**Требования**:
1. Изложите суть раздела документа в двух предложениях.
2. Продолжите текст о наблюдениях капитана д'Абнура, начав сразу после его последнего предложения.

**Раздел документа**:
Итак, ничто здесь не указывает на то, что речь идет о морском змее. Но как мы видим, граф Готрон не побрезговал ничем, лишь бы только подтвердить документальность своей брошюры, которую он важно называет «трудом, в котором лишь я один во всей Франции имею возможность рассказать об этом таинственном существе».
Наблюдения капитана д'Абнура едва ли стоят большего, чем история капитана Лопеса. 21 апреля 1840 года «Виль-де-Рошфор» находился почти в центре Мексиканского залива, когда люди на борту различили на море некие четки из бочек, по форме напоминавшие спину шелковичного червя. До сих пор — все как обычно. Но, приблизившись, они обнаружили оконечность огромного хвоста, разделенного на две части — черную и белую. Он казался обернутым вокруг существа и покоился на его туловище. Далее, на другом конце тела поднялась некая «мембрана» на высоту примерно в два метра над водой, наклонилась под значительным углом к основной части, и это натолкнуло капитана на мысль, что монстр оснащен дыхательным аппаратом, как у миноги. Наконец матросы увидели, что на высоте в 7 — 8 метров возвышается некая антенна, оканчивающаяся полумесяцем в пять метров от края до края.

**Раздел данных**:

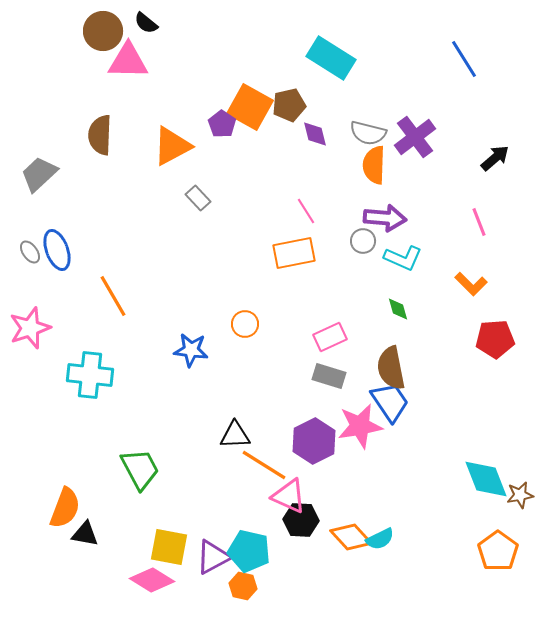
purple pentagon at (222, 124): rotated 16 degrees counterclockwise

**Ответы на задания**:
1. Автор отмечает, что в рассмотренном случае ничто не указывает на морского змея, а граф Готрон не побрезговал ничем, лишь бы подтвердить документальность своей брошюры. Наблюдения капитана д'Абнура, едва ли стоящие большего, чем история капитана Лопеса, описывают, как 21 апреля 1840 года с борта «Виль-де-Рошфора» в Мексиканском заливе увидели существо с огромным хвостом из черной и белой частей, «мембраной» высотой около двух метров и антенной, оканчивающейся полумесяцем.

2.
Это последнее, в крайнем случае, может быть хвостом огромного китообразного. Но тогда что такое другой хвост, обернутый вокруг туловища? Щупальце огромного кальмара, душащего этого самого кита? А мембрана в двух метрах выше? Если говорится о мембране, пленке, то, значит, она была чем-то прозрачным: следовательно, это не плавник китообразного. И хотя здесь упоминается минога (конечно, у нее много всяких особенностей проторыб, всяких анатомических странностей), но все же ее жабры, заключенные в особые мешки, совсем не имеют никаких пленок, которые можно разворачивать, словно знамя.
В общем, в запутанном рассказе капитана д'Абнура и впрямь не найти ничего связного и ценного, разве что это повествование способно еще больше разделить противников и сторонников существования морского змея. Несчастье уроженцев родины Декарта в том, что их порой настолько терзает желание создать нечто литературное — поиграть как можно изящнее со словами, не заботясь об их смысле, — что подчас они просто не способны ясно изложить свои мысли.
Явно банальным наблюдениям капитана Лопеса и несуразным впечатлениям капитана д'Абнура, безусловно, следует предпочесть другое наблюдение, произведенное гораздо позже, 4 июля 1841 года, в том же Мексиканском заливе. Конечно, оно принадлежало одному из американцев, но какому американцу! Речь идет о Джоне Ллойде Стефенсе, человеке, который первым открыл миру бесценные памятники юкатанских майя.
«Вечером, — пишет археолог, — мы видели огромное чудовище с черной головой, прямо поднятой на три метра над водой, которое двигалось к нашему судну. Капитан сказал, что это не может быть кит. Другое животное той же породы появилось позади нас, и тогда мы серьезно заволновались, но вскоре успокоились, услышав тяжелое дыхание и увидев столб воды, который вырвался вверх. С наступлением ночи они остались рядом и огромными тушами неподвижно покоились на поверхности воды».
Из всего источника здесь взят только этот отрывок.